TheJobbyJabber, on 01 September 2010 - 04:25 PM, said:
As far as I was led to believe the programme was part of the price (and wasn't it the Guardian who actualy made them?).
The Guardian do the round-the-neck mini guide, but not the main programme.
The programmes used to be done by one of the Eavis family (one of Michael's nephews I think it was), tho I'm not 100% sure that they still are. If I'm remembering rightly, I think a lot of the content within the programme is now produced by Q Mag, but the financials on doing the programme are probably still done by the fest.
TheJobbyJabber, on 01 September 2010 - 04:25 PM, said:
The car park pass is seperate to anything else. So £20 for what you get (park in a field) is festival by festival car park wise, a rip.
Yet it's not quite that simple.
Glastonbury has for decades been a leader - quote possibly THE leader - in driving the uptake on green thinking within the UK.
Added to that are the traffic problems created by the festival which cause a lot of hassle for locals, which in turn leads Michael to do a lot - costing money - for the benefit of those locals as a form of compensation.

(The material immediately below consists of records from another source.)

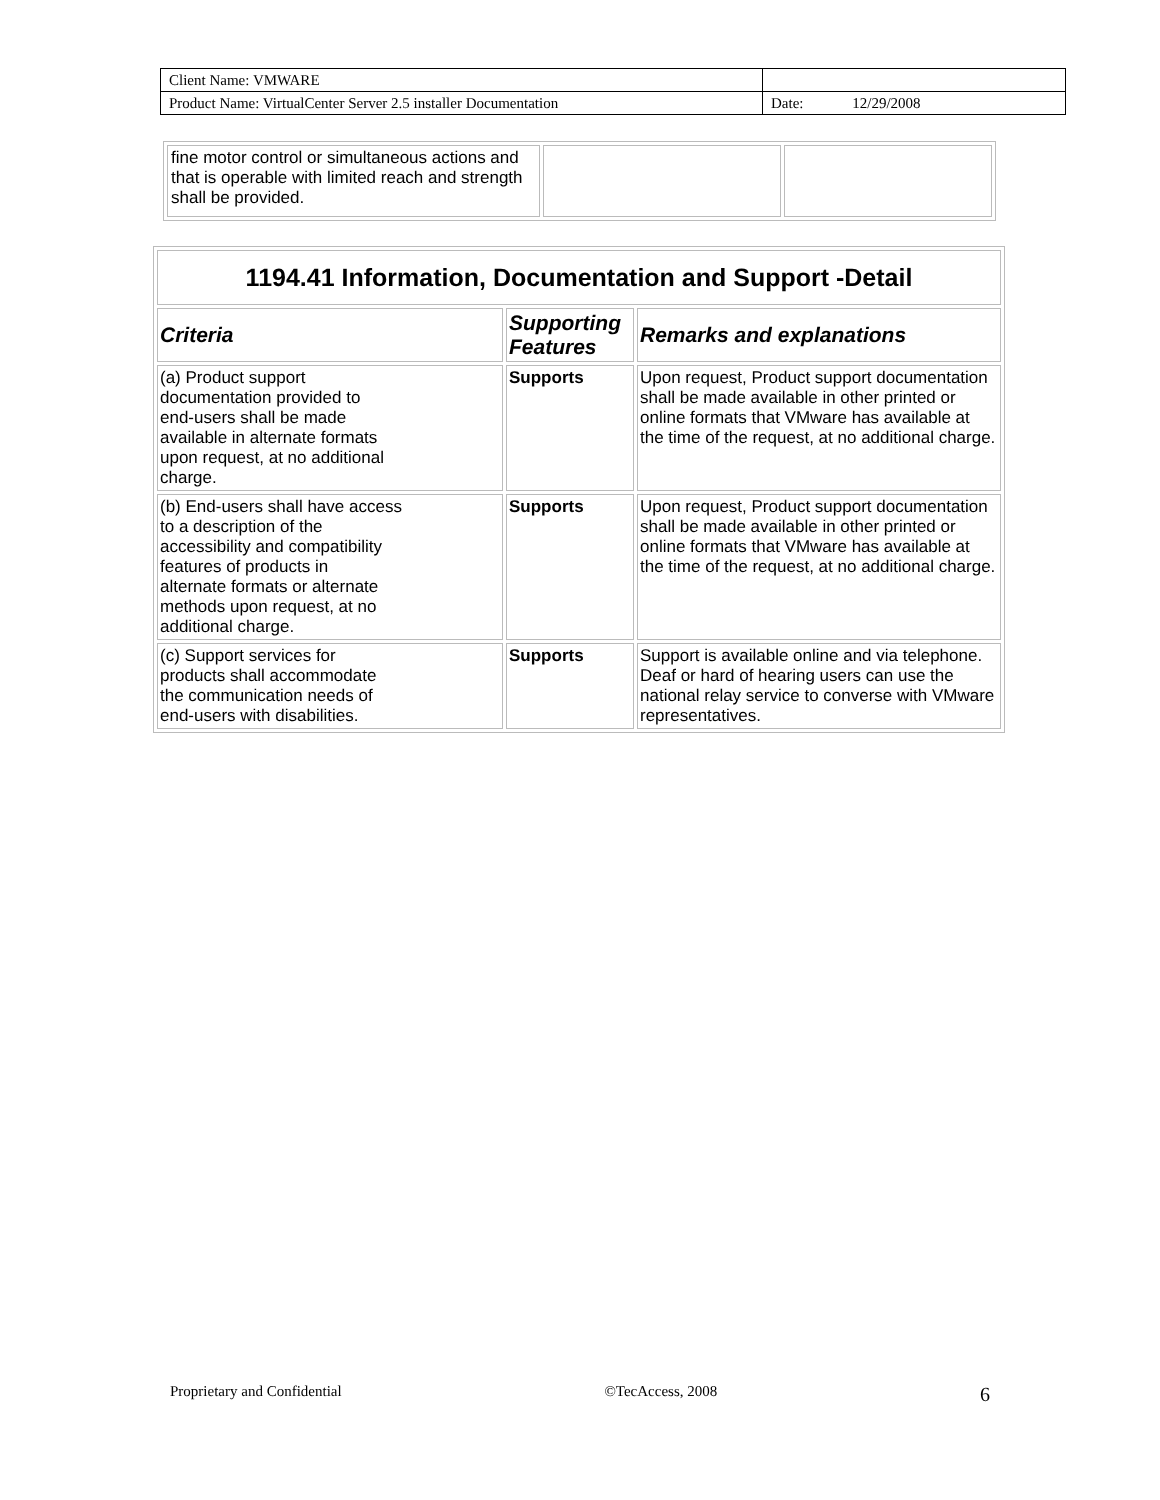| Client Name: VMWARE | |
| Product Name: VirtualCenter Server 2.5 installer Documentation | Date: 12/29/2008 |
| fine motor control or simultaneous actions and that is operable with limited reach and strength shall be provided. | | |
| 1194.41 Information, Documentation and Support -Detail | | |
| --- | --- | --- |
| Criteria | Supporting Features | Remarks and explanations |
| (a) Product support documentation provided to end-users shall be made available in alternate formats upon request, at no additional charge. | Supports | Upon request, Product support documentation shall be made available in other printed or online formats that VMware has available at the time of the request, at no additional charge. |
| (b) End-users shall have access to a description of the accessibility and compatibility features of products in alternate formats or alternate methods upon request, at no additional charge. | Supports | Upon request, Product support documentation shall be made available in other printed or online formats that VMware has available at the time of the request, at no additional charge. |
| (c) Support services for products shall accommodate the communication needs of end-users with disabilities. | Supports | Support is available online and via telephone. Deaf or hard of hearing users can use the national relay service to converse with VMware representatives. |
Proprietary and Confidential ©TecAccess, 2008 6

So from one angle it's quite possibly been done to try and lessen the amount of traffic - which ultimately benefits the festival, and from another it's trying to further the uptake of environmentally-good actions.
And while just going to Glastonbury on public transport probably doesn't make much difference envoronmentally, it stands the chance - as can be seen from some of the anti-public transport posts in this thread - of converting some people to make more use of public transport away from the festival, by giving them an experience of it and perhaps making them realise that it's not necessarily so bad after all.
Within those context of those things, I think a higher car parking charge is a good thing. It probably won't change what I choose to do (so it'll impact on me), but it does at least have me thinking about it, which in itself isn't a bad thing - it puts it forward in my mind as an option, when I'd possibly otherwise keep as the primary thought that it's not an option, in the way that has been expressed by others in this thread.